Стоя у трельяжа, я смотрела в зеркало и меняла лица — лицо инопланетянина, лицо старухи, лицо насекомого… Входила в комнату мать и строго говорила: «Не корчи рожи».
Мы выходили с ней на пустырь и шли по твердому насту тропинки, среди сугробов, которые лежали в безмолвии морозного утра, словно холмы на Марсе. Наст хрустел и блестел, как сахар. Мне пришла в голову мысль прорыть глубокий ход под сугробами, спрятаться среди желтой травы и просидеть там до весны. Питаться я буду снегом — он прохладный и тает на языке, как ни одна другая еда в мире.
— Давай слепим снежную бабу, — вдруг предложила мать.
Мы ушли с пустыря во двор и стали катать комья снега, лепя идеальное существо нечеловеческой природы. Мать улыбалась, щеки у нее порозовели от холода, волосы цвета солнца выбились из-под шапки. Я тоже улыбалась — нельзя было не улыбаться, глядя на нее: так она была прекрасна. Потом мать посадила меня в сугроб, рядом с нашим идеальным снежным существом, и сказала: «Поиграй немного», — а сама пошла к подъезду поговорить с соседкой, которая зачем-то вышла и все испортила, отобрав у меня внимание матери.
Я влюбленными глазами смотрела на снежное существо, гладила ему спину и даже попробовала кусочек его прохладной белоснежной плоти.
Во дворе появились большие мальчики. Они играли в снежки, а потом увидели меня и мое идеальное существо.
— Смотри, уродина какая! — закричали они, и градом в нашу сторону посыпались твердые комки. Снежная голова отвалилась — и тут только я увидела, что мое идеальное существо было некрасивой тварью из трех комков снега, с глазами-семечками и веткой вместо носа.

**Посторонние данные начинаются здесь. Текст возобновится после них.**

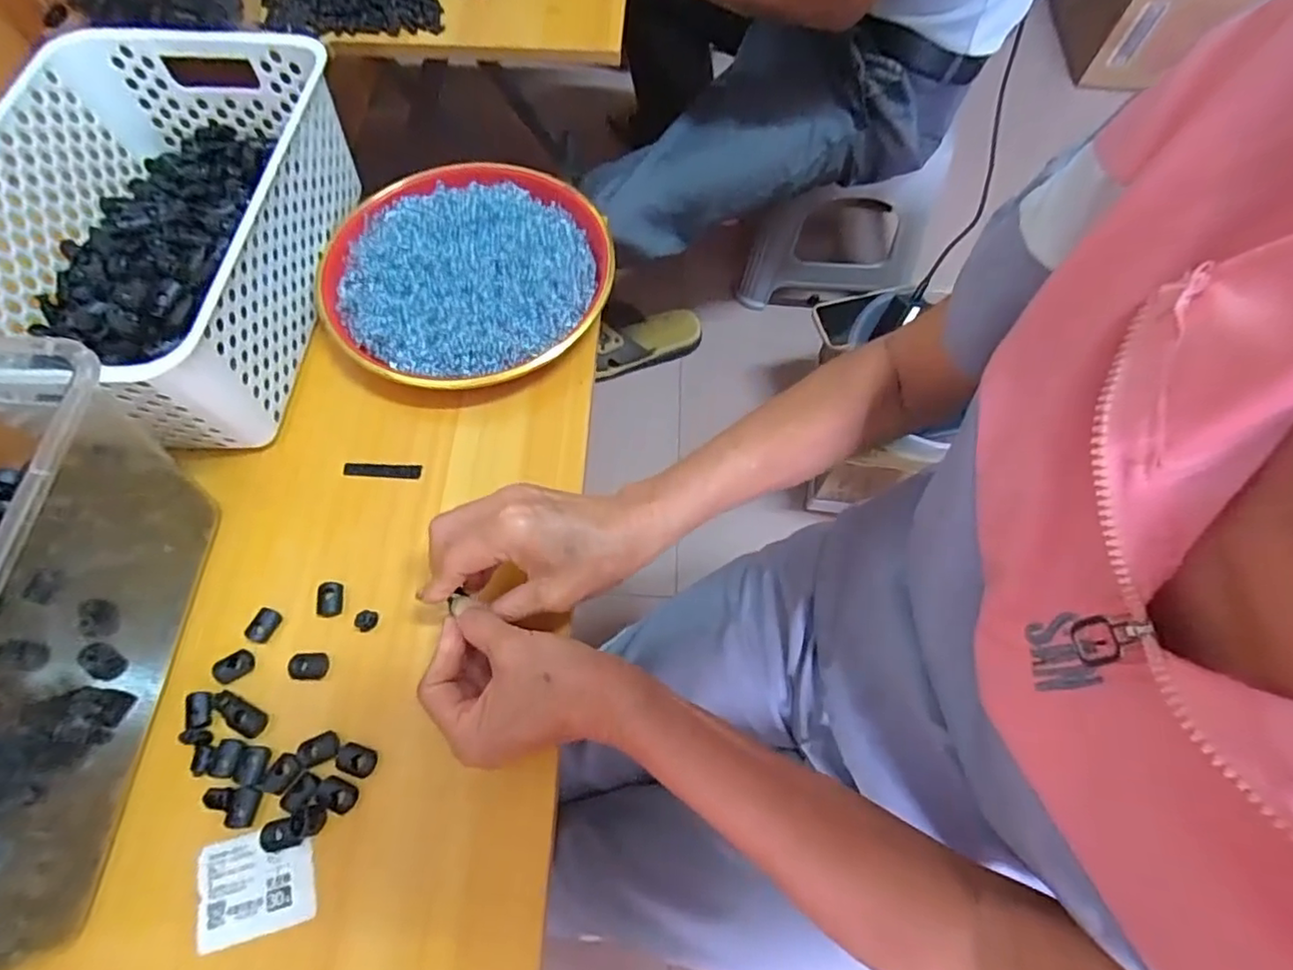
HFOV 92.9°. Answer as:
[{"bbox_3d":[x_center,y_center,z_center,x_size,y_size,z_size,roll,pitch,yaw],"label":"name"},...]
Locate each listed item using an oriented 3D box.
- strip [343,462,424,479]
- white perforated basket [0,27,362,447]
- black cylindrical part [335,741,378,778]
[{"bbox_3d":[-0.183,-0.011,0.425,0.052,0.004,0.011,3,66,0],"label":"strip"},{"bbox_3d":[-0.343,-0.172,0.436,0.200,0.107,0.302,4,66,0],"label":"white perforated basket"},{"bbox_3d":[-0.163,0.154,0.345,0.022,0.009,0.015,20,67,7],"label":"black cylindrical part"}]

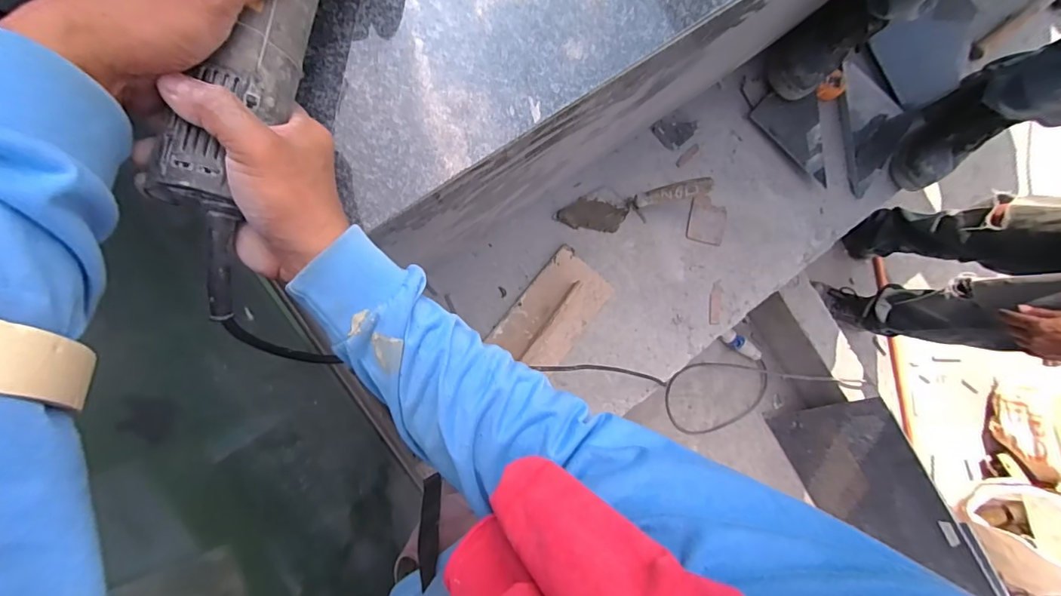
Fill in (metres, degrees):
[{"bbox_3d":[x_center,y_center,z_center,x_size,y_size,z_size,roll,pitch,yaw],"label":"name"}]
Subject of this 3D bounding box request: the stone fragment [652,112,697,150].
[{"bbox_3d":[0.275,-0.321,0.860,0.078,0.017,0.061,-40,96,-8],"label":"stone fragment"}]

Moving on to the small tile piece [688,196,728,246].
[{"bbox_3d":[0.341,-0.149,0.873,0.075,0.009,0.086,15,86,-9],"label":"small tile piece"}]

Я отползла и смотрела, как убивают снежную бабу. Будь она красивой, ее бы не тронули. Но видеть, как терзают такую, жалкую и уродливую, было больно. Я побежала к матери и, дергая ее за руку, сказала:
— Они ее разрушили!
Мать отвлеклась от разговора с соседкой и произнесла:
— Не страшно.
Мне хотелось, чтобы мать взяла палку и отлупила больших мальчиков. Но она продолжала говорить с соседкой. Никто не спас мое снежное существо. А его нужно было спасти, ведь его уродство не отменяло его нечеловеческой, идеальной природы. Ночью я плакала — ко мне пришло первое в жизни чувство вины, оно было похоже на занозу в сердце. В ту ночь я поняла две вещи: что такое стыд и что люди — зло, от них нужно прятаться.
Парад планет
Однажды в цехе бабуля Мартуля зашла на склад. На складе горела лампочка, а под ней сидел дед Николай и плакал. На газете перед ним была разложена закуска: соленый огурец и черный хлеб. Бутылку водки дед наполовину выпил.
— Ах и бессовестный, напился! — всплеснула руками бабуля. — Чего рыдаешь?

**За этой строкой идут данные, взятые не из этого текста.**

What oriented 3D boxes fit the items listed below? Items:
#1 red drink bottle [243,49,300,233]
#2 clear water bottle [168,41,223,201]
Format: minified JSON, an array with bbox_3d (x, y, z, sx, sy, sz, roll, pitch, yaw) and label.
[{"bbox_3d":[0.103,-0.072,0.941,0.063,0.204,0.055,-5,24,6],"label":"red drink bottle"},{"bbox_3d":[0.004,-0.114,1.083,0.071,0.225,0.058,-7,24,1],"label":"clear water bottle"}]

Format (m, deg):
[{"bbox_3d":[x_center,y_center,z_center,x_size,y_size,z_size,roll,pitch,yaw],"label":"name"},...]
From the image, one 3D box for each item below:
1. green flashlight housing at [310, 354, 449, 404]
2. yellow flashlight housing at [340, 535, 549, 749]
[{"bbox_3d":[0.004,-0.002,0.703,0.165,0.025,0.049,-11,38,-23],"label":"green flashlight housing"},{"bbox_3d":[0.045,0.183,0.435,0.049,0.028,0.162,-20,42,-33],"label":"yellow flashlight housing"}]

— Он же меня сбил, как барана, и уехал, — прижав кулаки к глазам, объяснял дед. — Свету жалко. Если со мной что случился, береги ее. И Шурку, сестру мою, тоже береги.
Бабуля Мартуля отобрала у деда бутылку и заперла его на складе до вечера, чтоб отсыпался.
— И ведь сколько лет мы с ним дружно жили. Всегда он получку приносил, слушался. Выпивал, конечно, но не крепко. Чтобы вот так, прямо на работе, — никогда такого не было, — вздыхала бабуля Мартуля, сидя с матерью на кухне.
— Тяжело ему, гордый он, — пожимала плечом мать.
Тут вскипел чайник, и мать разлила по стаканам кипяток. По радио гнусавым тенором певец пел:
Уже зовет меня в полет мой дельтаплан…
— Вот ведь и поет вроде складно, — заметила бабуля. — А музыка не по мне… Бухает что-то.